I was totally joking when I suggested that might be so


----------



## jimbojohn55 (Jan 15, 2016)

its well known that if you place an inferior grinder between two Londiniums and pull both levers at once there will be a bright flash as it vaporises


----------



## joey24dirt (Jan 28, 2017)

I really want to live at your house. They look amazing. Serious envy!


----------



## Obnic (Jan 14, 2014)

coffeechap said:


> What do you do when you have light and dark on the go at the same time?
> 
> Simple just get an LR for light pair it with a kafetek flat and feet an L1 for dark and pair it with a titus
> 
> Voila


You know nobody likes you.

Gammmhfwahbmmm want want want not fair!


----------



## Thecatlinux (Mar 10, 2014)

I can't afford to have two different coffees at the same time . So no dilemma.

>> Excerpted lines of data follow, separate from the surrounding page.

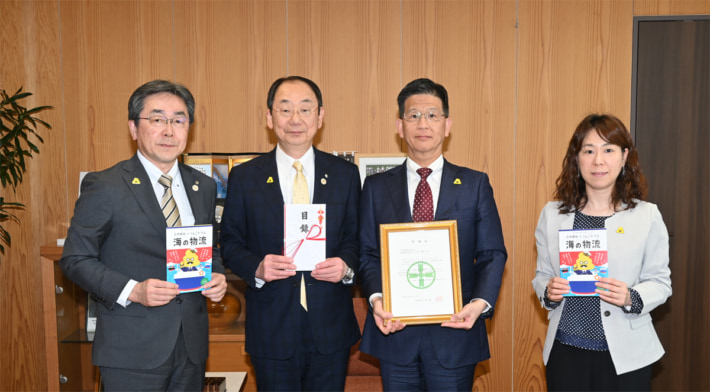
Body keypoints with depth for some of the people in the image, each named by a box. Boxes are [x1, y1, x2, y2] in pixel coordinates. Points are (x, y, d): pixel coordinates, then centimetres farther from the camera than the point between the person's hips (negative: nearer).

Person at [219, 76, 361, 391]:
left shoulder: (345, 174, 2)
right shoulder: (244, 177, -1)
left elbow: (358, 239, 6)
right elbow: (230, 244, 3)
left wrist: (346, 265, -15)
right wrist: (256, 268, -17)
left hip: (331, 329, 1)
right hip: (272, 330, -1)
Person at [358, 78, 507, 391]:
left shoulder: (475, 184, 3)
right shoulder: (376, 186, 5)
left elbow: (492, 254, 0)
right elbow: (368, 253, 3)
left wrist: (481, 302, -16)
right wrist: (376, 299, -14)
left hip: (454, 332, 0)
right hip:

Cant wait for the forum day to put that LR through its paces , hopefully Callum will bring some of Lee's secret Light roast stash with him .


----------



## DaveP (Jul 14, 2017)

My cure for 2 on the go at the same time is to mix the light and the dark and have a medium... sorted


----------



## MediumRoastSteam (Jul 7, 2015)

Oh wait, wasn't that L1 meant to be paired with an Eureka Mignon?


----------



## onluxtex (Nov 18, 2015)

I have had the same problem and solved it like this.









Congratulations Dave, very very nice coffee corner.


----------